You can do this with a pandas one-liner, or use sklearn's `StandardScaler` tool. You can simply extend the above cell with this.

### 2.4 Try different linkage methods
The linkage method defines how cluster similarities are defined. For example, `single` defines the distance of two clusters as the smallest distance of any two elements between them. Its opposite is `complete` which takes the largest distance of any two elements across two clusters. Middle grounds are `centroid`, `average`, and a few more. Look at how they affect the topology of the clusters. Which one seems most suitable in our case?

## Task 3: K-means clustering

K-means clustering attempts to create `k` virtual samples, whose average distance to the nearest actual samples is as small as possible. These `k` virtual samples are called cluster centers/prototypes or centroids. Each sample is assigned to the nearest centroid, therefore partitioning the samples to k clusters.

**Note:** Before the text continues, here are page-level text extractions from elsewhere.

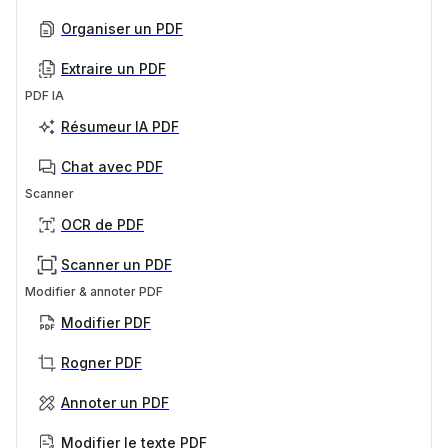
Organiser un PDF
Extraire un PDF
PDF IA
Résumeur IA PDF
Chat avec PDF
Scanner
OCR de PDF
Scanner un PDF
Modifier & annoter PDF
Modifier PDF
Rogner PDF
Annoter un PDF
Modifier le texte PDF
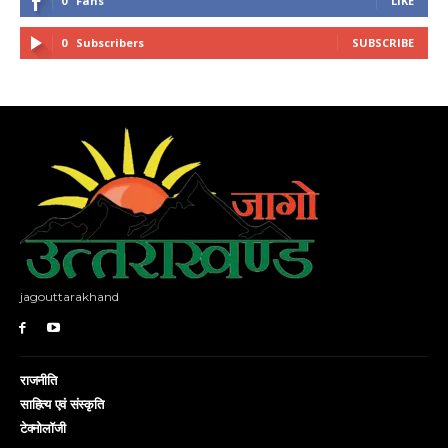
0
Fans
LIKE
0
Subscribers
SUBSCRIBE
jagouttarakhand
राजनीति
साहित्य एवं संस्कृति
टेक्नोलॉजी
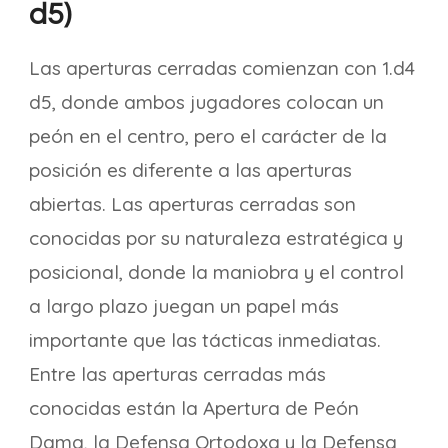
d5)
Las aperturas cerradas comienzan con 1.d4
d5, donde ambos jugadores colocan un
peón en el centro, pero el carácter de la
posición es diferente a las aperturas
abiertas. Las aperturas cerradas son
conocidas por su naturaleza estratégica y
posicional, donde la maniobra y el control
a largo plazo juegan un papel más
importante que las tácticas inmediatas.
Entre las aperturas cerradas más
conocidas están la Apertura de Peón
Dama, la Defensa Ortodoxa y la Defensa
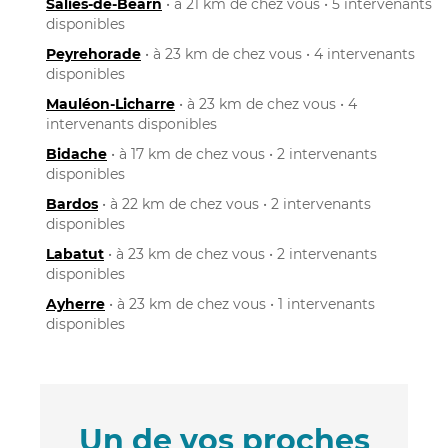
Salies-de-Béarn
• à 21 km de chez vous • 5 intervenants
disponibles
Peyrehorade
• à 23 km de chez vous • 4 intervenants
disponibles
Mauléon-Licharre
• à 23 km de chez vous • 4
intervenants disponibles
Bidache
• à 17 km de chez vous • 2 intervenants
disponibles
Bardos
• à 22 km de chez vous • 2 intervenants
disponibles
Labatut
• à 23 km de chez vous • 2 intervenants
disponibles
Ayherre
• à 23 km de chez vous • 1 intervenants
disponibles
Un de vos proches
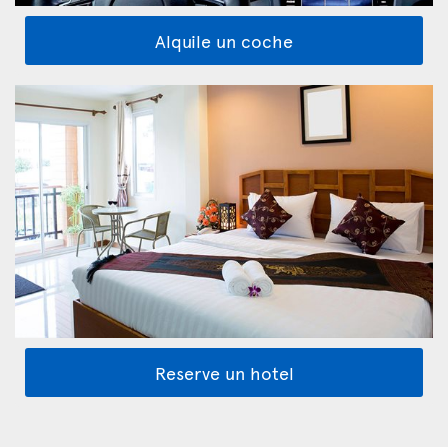
Alquile un coche
Reserve un hotel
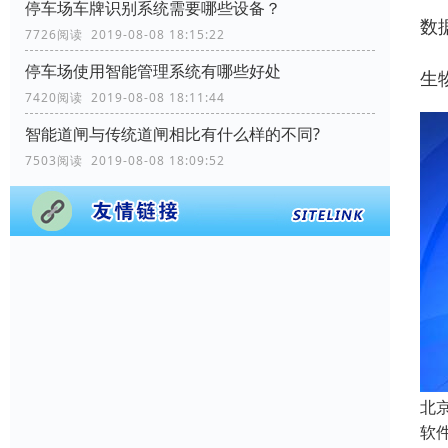
停车场车牌识别系统需要哪些设备？
数
7726阅读 2019-08-08 18:15:22
停车场使用智能管理系统有哪些好处
生
7420阅读 2019-08-08 18:11:44
智能道闸与传统道闸相比有什么样的不同?
7503阅读 2019-08-08 18:09:52
北
软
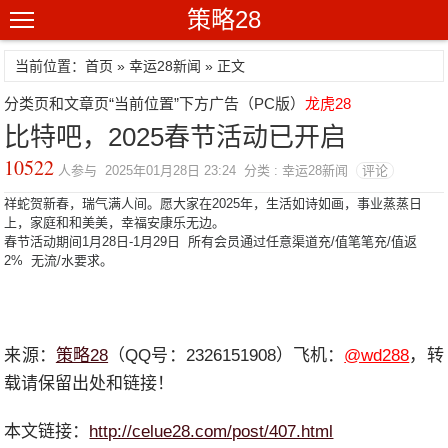
策略28
当前位置：首页 »
幸运28新闻
» 正文
分类页和文章页“当前位置”下方广告（PC版）
龙虎28
比特吧，2025春节活动已开启
10522
人参与 2025年01月28日 23:24 分类 : 幸运28新闻
评论
祥蛇贺新春，瑞气满人间。愿大家在2025年，生活如诗如画，事业蒸蒸日
上，家庭和和美美，幸福安康乐无边。
春节活动期间1月28日-1月29日 所有会员通过任意渠道充/值笔笔充/值返
2% 无流/水要求。
来源：
策略28
（QQ号：2326151908）飞机：
@wd288
，转
载请保留出处和链接！
本文链接：
http://celue28.com/post/407.html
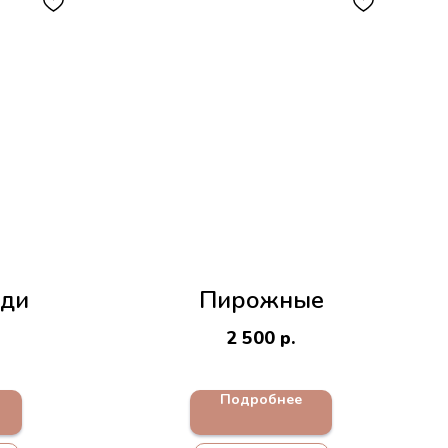
дди
Пирожные
2 500
р.
Подробнее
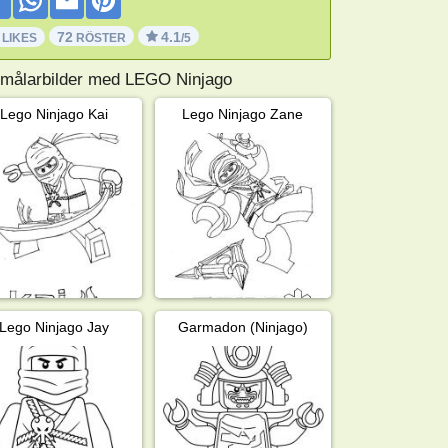
72
4.1
 LIKES
RÖSTER
/5
 målarbilder med LEGO Ninjago
Lego Ninjago Kai
Lego Ninjago Zane
Lego Ninjago Jay
Garmadon (Ninjago)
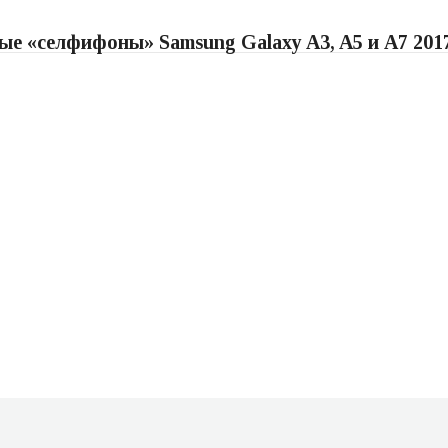
е «селфифоны» Samsung Galaxy A3, A5 и A7 201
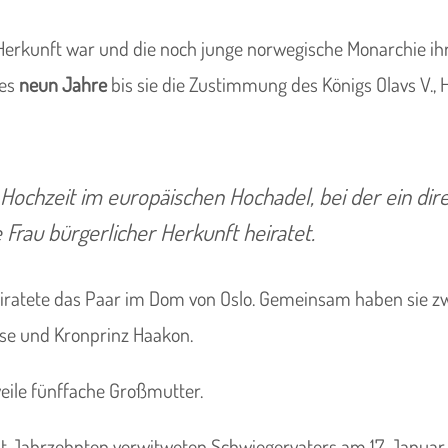
 Herkunft war und die noch junge norwegische Monarchie ih
 es
neun Jahre
bis sie die Zustimmung des Königs Olavs V., 
e Hochzeit im europäischen Hochadel, bei der ein dir
 Frau bürgerlicher Herkunft heiratet.
iratete das Paar im Dom von Oslo. Gemeinsam haben sie zw
ise und Kronprinz Haakon.
weile fünffache Großmutter.
it Jahrzehnten verwitweten Schwiegervaters am 17. Januar 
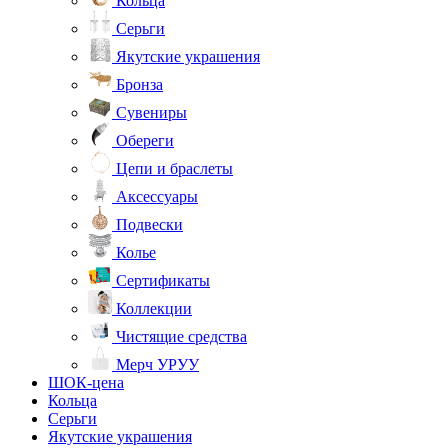
Кольца
Серьги
Якутские украшения
Бронза
Сувениры
Обереги
Цепи и браслеты
Аксессуары
Подвески
Колье
Сертификаты
Коллекции
Чистящие средства
Мерч УРУУ
ШОК-цена
Кольца
Серьги
Якутские украшения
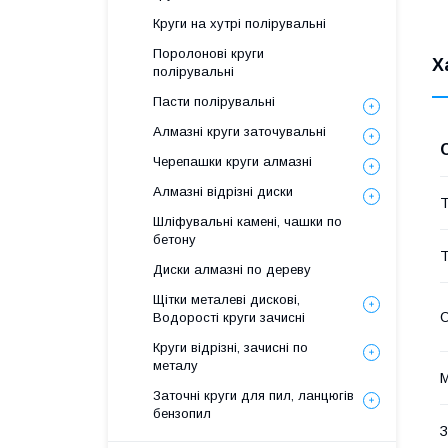
Круги на хутрі полірувальні
Поролонові круги
Х
полірувальні
Пасти полірувальні
Алмазні круги заточувальні
Черепашки круги алмазні
Алмазні відрізні диски
Т
Шліфувальні камені, чашки по
бетону
Т
Диски алмазні по дереву
Щітки металеві дискові,
О
Водорості круги зачисні
Круги відрізні, зачисні по
металу
М
Заточні круги для пил, ланцюгів
бензопил
З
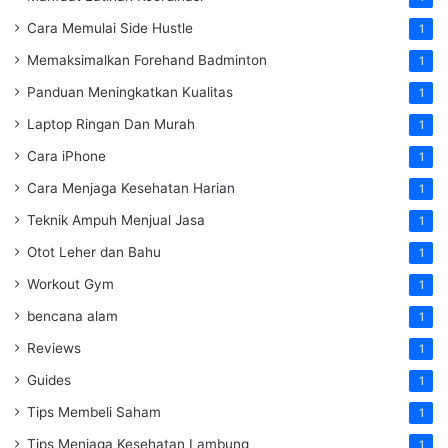
Cara Memulai Side Hustle
1
Memaksimalkan Forehand Badminton
1
Panduan Meningkatkan Kualitas
1
Laptop Ringan Dan Murah
1
Cara iPhone
1
Cara Menjaga Kesehatan Harian
1
Teknik Ampuh Menjual Jasa
1
Otot Leher dan Bahu
1
Workout Gym
1
bencana alam
1
Reviews
1
Guides
1
Tips Membeli Saham
1
Tips Menjaga Kesehatan Lambung
1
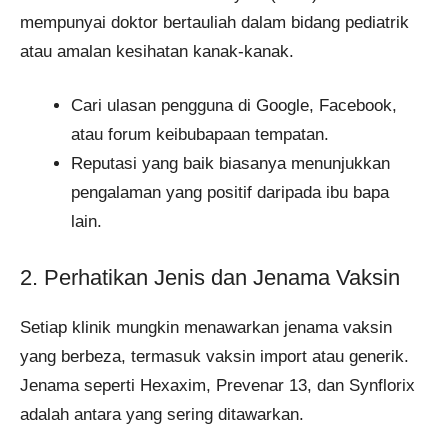
mempunyai doktor bertauliah dalam bidang pediatrik
atau amalan kesihatan kanak-kanak.
Cari ulasan pengguna di Google, Facebook,
atau forum keibubapaan tempatan.
Reputasi yang baik biasanya menunjukkan
pengalaman yang positif daripada ibu bapa
lain.
2. Perhatikan Jenis dan Jenama Vaksin
Setiap klinik mungkin menawarkan jenama vaksin
yang berbeza, termasuk vaksin import atau generik.
Jenama seperti Hexaxim, Prevenar 13, dan Synflorix
adalah antara yang sering ditawarkan.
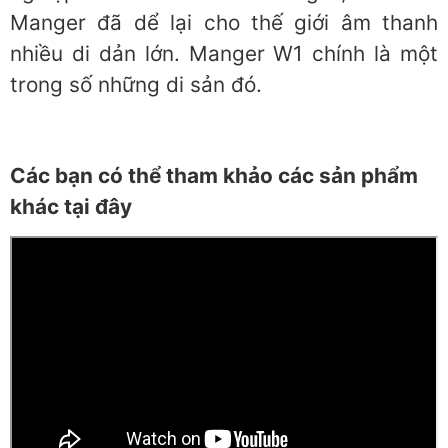
Manger đã dể lại cho thế giới âm thanh
nhiều di dản lớn. Manger W1 chính là một
trong số những di sản đó.
Các bạn có thể tham khảo các sản phẩm
khác tại đây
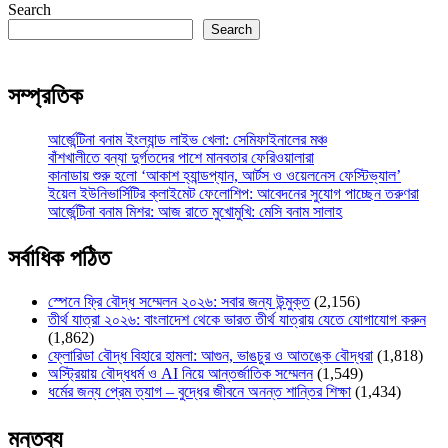
Search
Search
সম্প্রতিক
আর্জেন্টিনা বনাম ইংল্যান্ড লাইভ খেলা: সেমিফাইনালের মঞ্চ
বাঁশখালীতে বন্যা দুর্গতদের পাশে মানবতার ফেরিওয়ালারা
কানাডায় শুরু হলো ‘আকাশ হ্যান্ডপ্যান, আর্টস ও ওয়েলনেস ফেস্টিভ্যাল’
ইয়েল ইউনিভার্সিটির ক্লাইমেট ফেলোশিপ: আবেদনের সুযোগ পাচ্ছেন তরুণরা
আর্জেন্টিনা বনাম মিশর: আজ রাতে মুখোমুখি: মেসি বনাম সালাহ
সর্বাধিক পঠিত
স্পেনে ফ্রি বৌদ্ধ সম্মেলন ২০২৬: সবার জন্য উন্মুক্ত
(2,156)
তীর্থ যাত্রা ২০২৬: বাংলাদেশ থেকে ভারত তীর্থ যাত্রায় যেতে যোগাযোগ করুন
(1,862)
ফ্লোরিডা বৌদ্ধ বিহারে হামলা: আগুন, ভাঙচুর ও আতঙ্কে বৌদ্ধরা
(1,818)
অস্ট্রিয়ায় বৌদ্ধধর্ম ও AI নিয়ে আন্তর্জাতিক সম্মেলন
(1,549)
ধর্মের জন্য প্রেম ত্যাগ – বুদ্ধের জীবনে অনন্ত শান্তির শিক্ষা
(1,434)
মন্তব্য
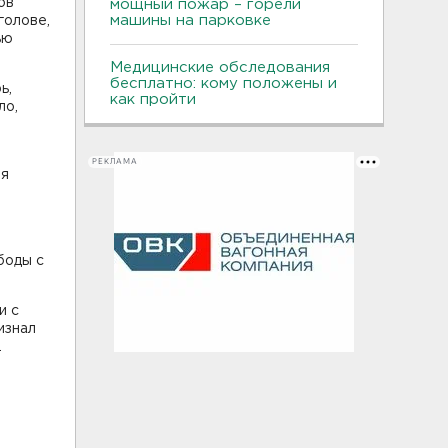
ов
мощный пожар – горели
машины на парковке
голове,
ью
Медицинские обследования
бесплатно: кому положены и
ь,
как пройти
ло,
РЕКЛАМА
ря
боды с
и с
изнал
.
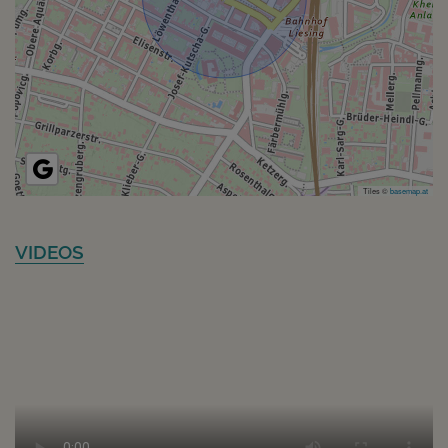
Tiles ©
basemap.at
VIDEOS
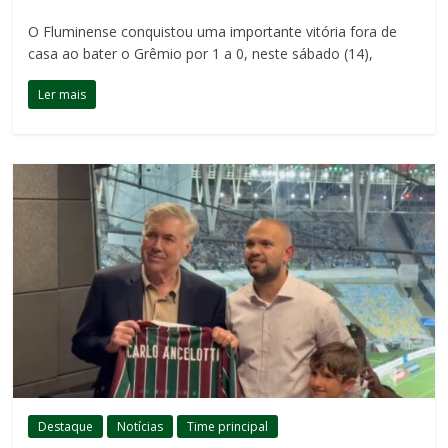
O Fluminense conquistou uma importante vitória fora de
casa ao bater o Grêmio por 1 a 0, neste sábado (14),
Ler mais
Destaque
Notícias
Time principal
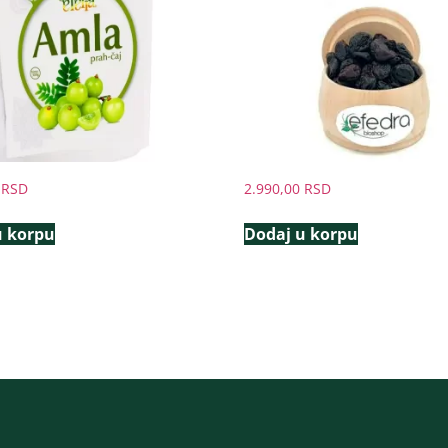
0
RSD
2.990,00
RSD
u korpu
Dodaj u korpu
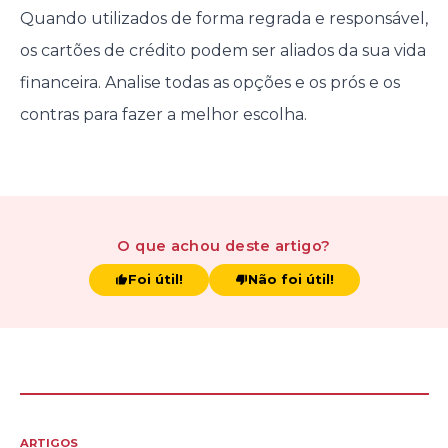
Quando utilizados de forma regrada e responsável,
os cartões de crédito podem ser aliados da sua vida
financeira. Analise todas as opções e os prós e os
contras para fazer a melhor escolha.
O que achou
deste artigo
?
Foi útil!
Não foi útil!
ARTIGOS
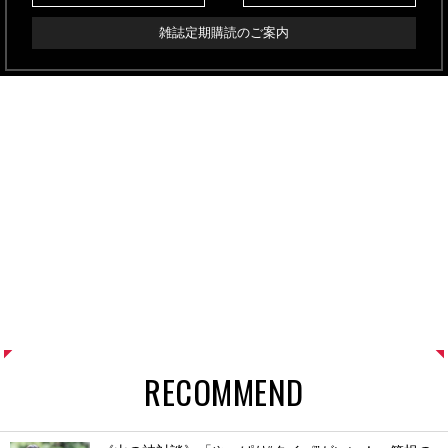
雑誌定期購読のご案内
RECOMMEND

### 3.1 Perform k-means clustering on the expression dataset. What k should you choose?

### 3.2 Compare the resulting clusters with the diet labels

### 3.3 Optional: with k=2, take the centroids, and transform them with the same PCA that you had trained earlier. Mark them on the PC1 vs PC2 plot.

### 3.4 Train a 2-means clustering on every second sample and predict on the other half of the samples
Since our CD and HFD samples come in two big batches, you can just use `::2` and `1::2` to split them. What do you find?